● **TEXTE ÉTUDIÉ**
· · · · ·
A Moscou, le ministre russe des Affaires étrangères, Sergueï Lavrov, a appelé les Etats-Unis à cesser leur «agression» contre le Yémen. «Plus les Américains et les Anglais bombardent, moins les Houthis voudront parlementer», a-t-il observé. Les bombardements américains de jeudi sont les seconds en moins de 24 heures sur des missiles des Houthis, groupe remis mercredi par Washington sur une de ses listes d’«organisations terroristes». Le président américain, Joe Biden, a déclaré cette semaine que ces frappes continueraient tant que les Houthis perturberont le commerce maritime international au large du Yémen.
 

Perturbations

Depuis le début de la guerre entre Israël et les Palestiniens dans la Bande de Ghaza, les Houthis ont attaqué des dizaines de navires présumés «liés à Israël», en mer Rouge et dans le golfe d’Aden. Ces attaques, qu’ils disent mener en «solidarité» avec les Palestiniens à Ghaza, ont contraint de très nombreux armateurs à suspendre le passage de leur flotte en mer Rouge pour la rediriger autour de l’Afrique via le cap de Bonne-Espérance, ce qui augmente le temps et le coût du transport maritime. Le prix du transport d’un conteneur de l’Asie de l’Est vers l’Europe du Nord a augmenté de 199 % au cours des dernières semaines, selon les données de Freightos, une société internationale d’analyse du marché et du fret.
· · · · ·
● **EXTRAIT DE DONNÉES**

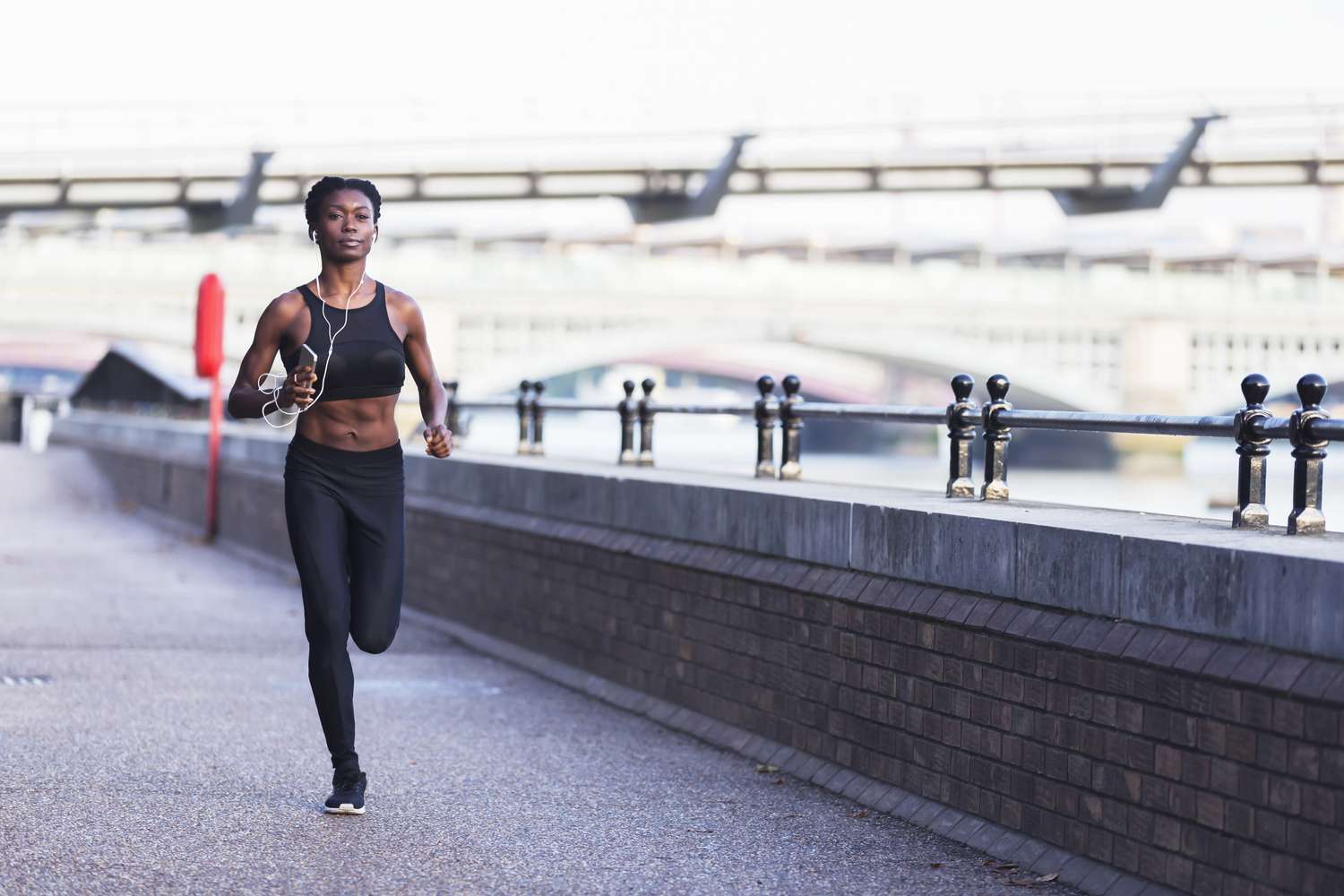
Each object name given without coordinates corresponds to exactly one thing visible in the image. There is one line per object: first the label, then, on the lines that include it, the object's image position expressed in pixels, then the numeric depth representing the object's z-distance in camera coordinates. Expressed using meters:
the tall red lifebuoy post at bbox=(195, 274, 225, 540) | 21.42
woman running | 6.07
· · · · ·
● **EXERCICES**
1) Reproduisez le passage du texte sur les Houthis qui commence par «A Moscou, le» et se poursuit jusqu'à «large du Yémen.».
2) D'après le texte sur les Houthis, pourquoi de nombreux armateurs font-ils passer leurs navires par le cap de Bonne-Espérance ? Répondez en une à trois phrases.
Ce matériel provient d'une autre source.

● **CORRIGÉ DES EXERCICES**
1)
A Moscou, le ministre russe des Affaires étrangères, Sergueï Lavrov, a appelé les Etats-Unis à cesser leur «agression» contre le Yémen. «Plus les Américains et les Anglais bombardent, moins les Houthis voudront parlementer», a-t-il observé. Les bombardements américains de jeudi sont les seconds en moins de 24 heures sur des missiles des Houthis, groupe remis mercredi par Washington sur une de ses listes d’«organisations terroristes». Le président américain, Joe Biden, a déclaré cette semaine que ces frappes continueraient tant que les Houthis perturberont le commerce maritime international au large du Yémen.

2) Les Houthis ont attaqué des dizaines de navires présumés liés à Israël, en mer Rouge et dans le golfe d'Aden. Ces attaques ont contraint de nombreux armateurs à suspendre le passage de leur flotte en mer Rouge et à la rediriger autour de l'Afrique via le cap de Bonne-Espérance.